**WHAT IS EXPECTED:** Given these entries, repeat exactly the lines starting with the one that has "f_number: 5.6" and going on through the one that has "f_number: 4.2", both included, but none of the pictures.

+++ INPUT

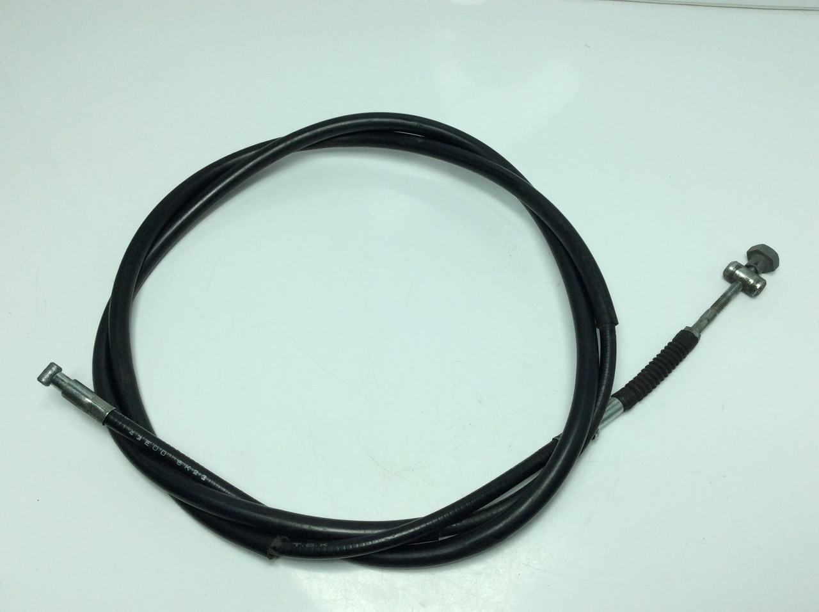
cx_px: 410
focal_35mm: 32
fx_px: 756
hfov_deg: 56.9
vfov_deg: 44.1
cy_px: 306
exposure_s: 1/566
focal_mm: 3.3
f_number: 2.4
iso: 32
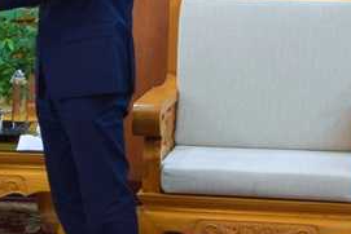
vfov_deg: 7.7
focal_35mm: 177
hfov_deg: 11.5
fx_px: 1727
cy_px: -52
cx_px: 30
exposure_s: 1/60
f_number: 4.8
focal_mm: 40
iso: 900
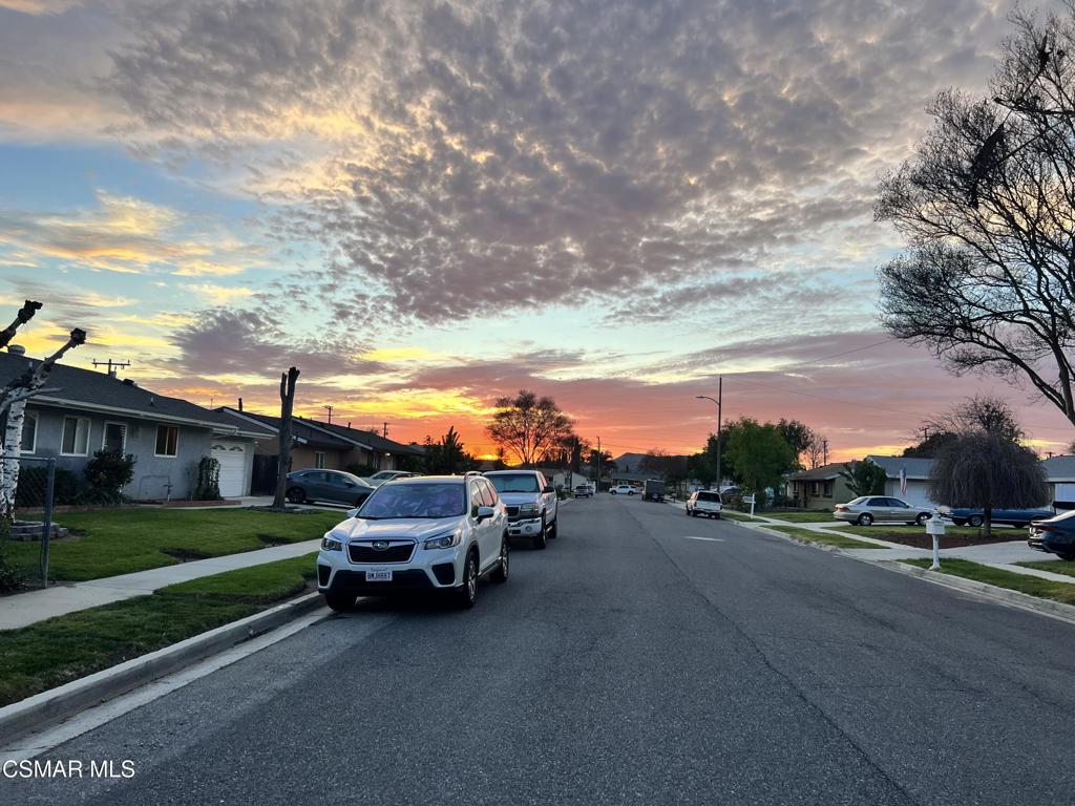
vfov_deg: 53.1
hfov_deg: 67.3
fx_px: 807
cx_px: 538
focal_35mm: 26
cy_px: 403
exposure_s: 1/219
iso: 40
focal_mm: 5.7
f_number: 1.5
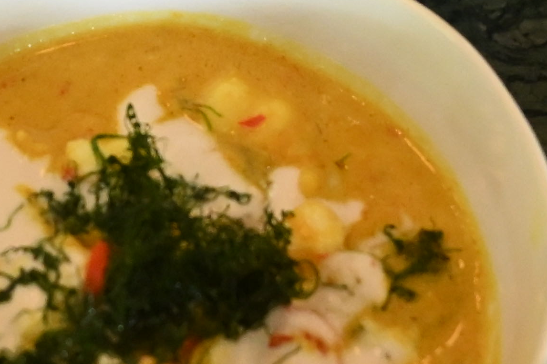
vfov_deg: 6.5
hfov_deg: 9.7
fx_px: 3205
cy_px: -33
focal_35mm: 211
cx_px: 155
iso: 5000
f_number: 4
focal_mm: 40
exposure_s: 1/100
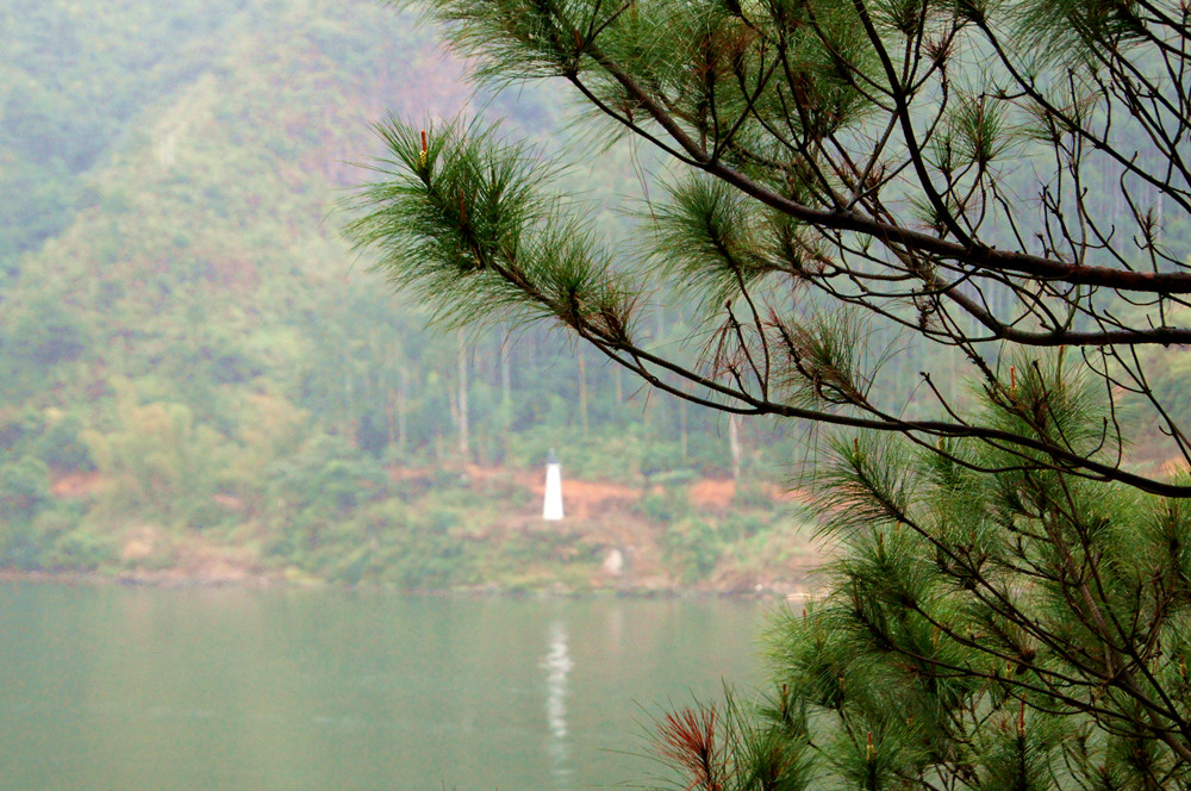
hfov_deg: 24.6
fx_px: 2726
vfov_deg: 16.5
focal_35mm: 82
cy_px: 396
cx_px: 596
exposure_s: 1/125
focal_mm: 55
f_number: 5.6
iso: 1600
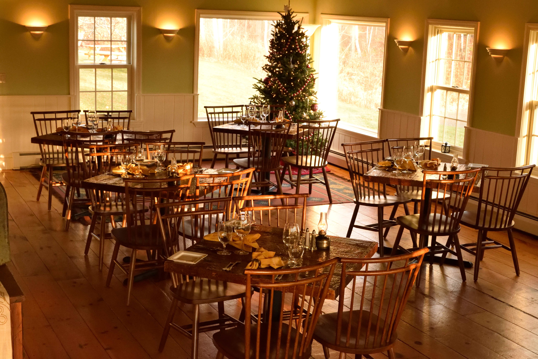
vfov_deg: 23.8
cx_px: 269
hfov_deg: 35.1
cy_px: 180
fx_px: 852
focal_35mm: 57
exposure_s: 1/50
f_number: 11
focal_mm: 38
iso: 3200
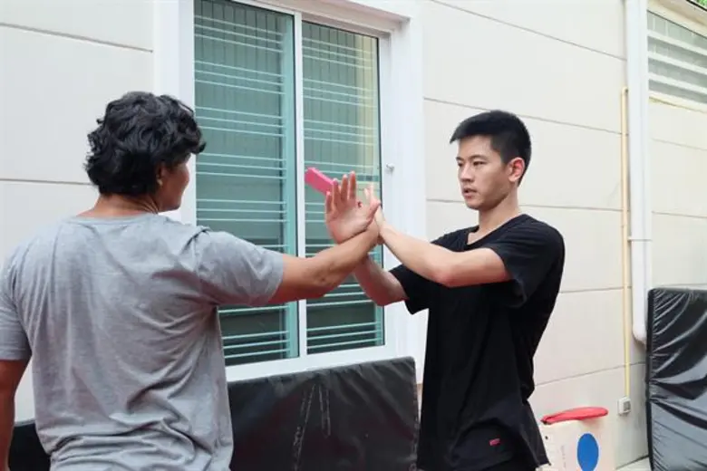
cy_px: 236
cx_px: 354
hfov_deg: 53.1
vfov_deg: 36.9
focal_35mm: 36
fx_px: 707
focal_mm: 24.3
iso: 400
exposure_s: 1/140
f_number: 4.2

++++++
+++ INPUT

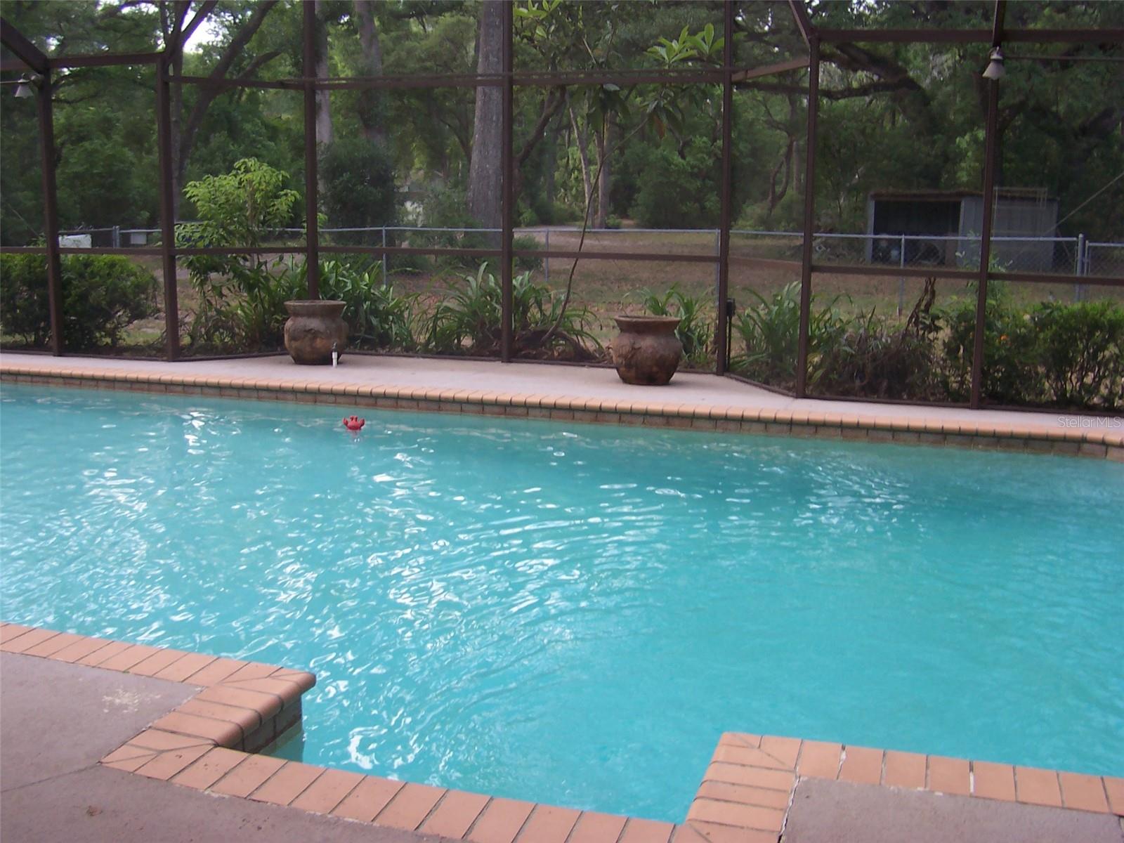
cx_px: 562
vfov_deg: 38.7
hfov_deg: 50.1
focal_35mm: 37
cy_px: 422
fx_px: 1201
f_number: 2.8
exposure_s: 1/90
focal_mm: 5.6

++++++
+++ INPUT

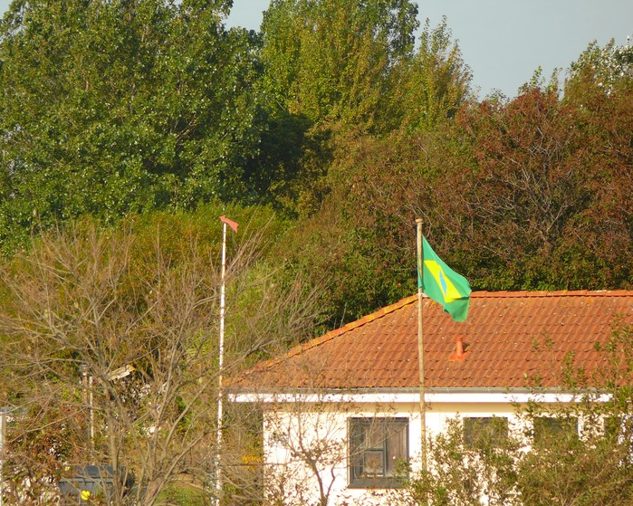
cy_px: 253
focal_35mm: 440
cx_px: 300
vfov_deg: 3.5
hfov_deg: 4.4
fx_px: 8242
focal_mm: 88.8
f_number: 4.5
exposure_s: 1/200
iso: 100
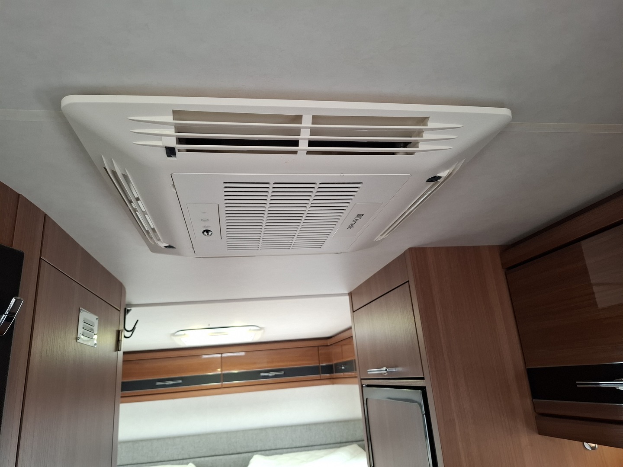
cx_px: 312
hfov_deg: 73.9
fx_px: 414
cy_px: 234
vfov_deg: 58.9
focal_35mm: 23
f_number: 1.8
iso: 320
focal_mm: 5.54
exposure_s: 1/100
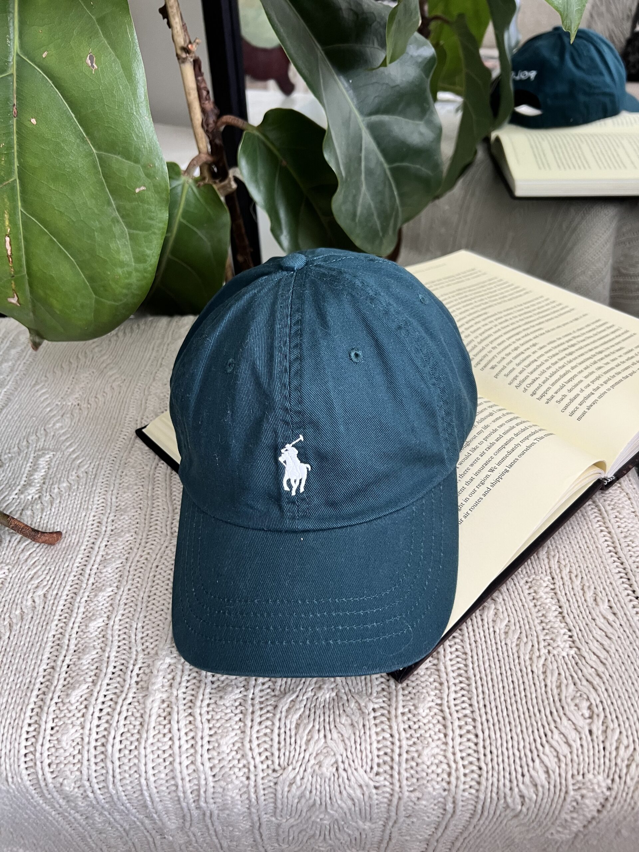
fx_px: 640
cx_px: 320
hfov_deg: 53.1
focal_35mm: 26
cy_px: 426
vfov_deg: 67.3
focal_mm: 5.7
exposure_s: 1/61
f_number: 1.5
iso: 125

++++++

**PROBLEM SOLUTION:**
f_number: 5.6
iso: 1600
vfov_deg: 23.8
cx_px: 269
hfov_deg: 35.1
cy_px: 180
fx_px: 852
focal_35mm: 57
exposure_s: 1/50
f_number: 11
focal_mm: 38
iso: 3200
cy_px: 236
cx_px: 354
hfov_deg: 53.1
vfov_deg: 36.9
focal_35mm: 36
fx_px: 707
focal_mm: 24.3
iso: 400
exposure_s: 1/140
f_number: 4.2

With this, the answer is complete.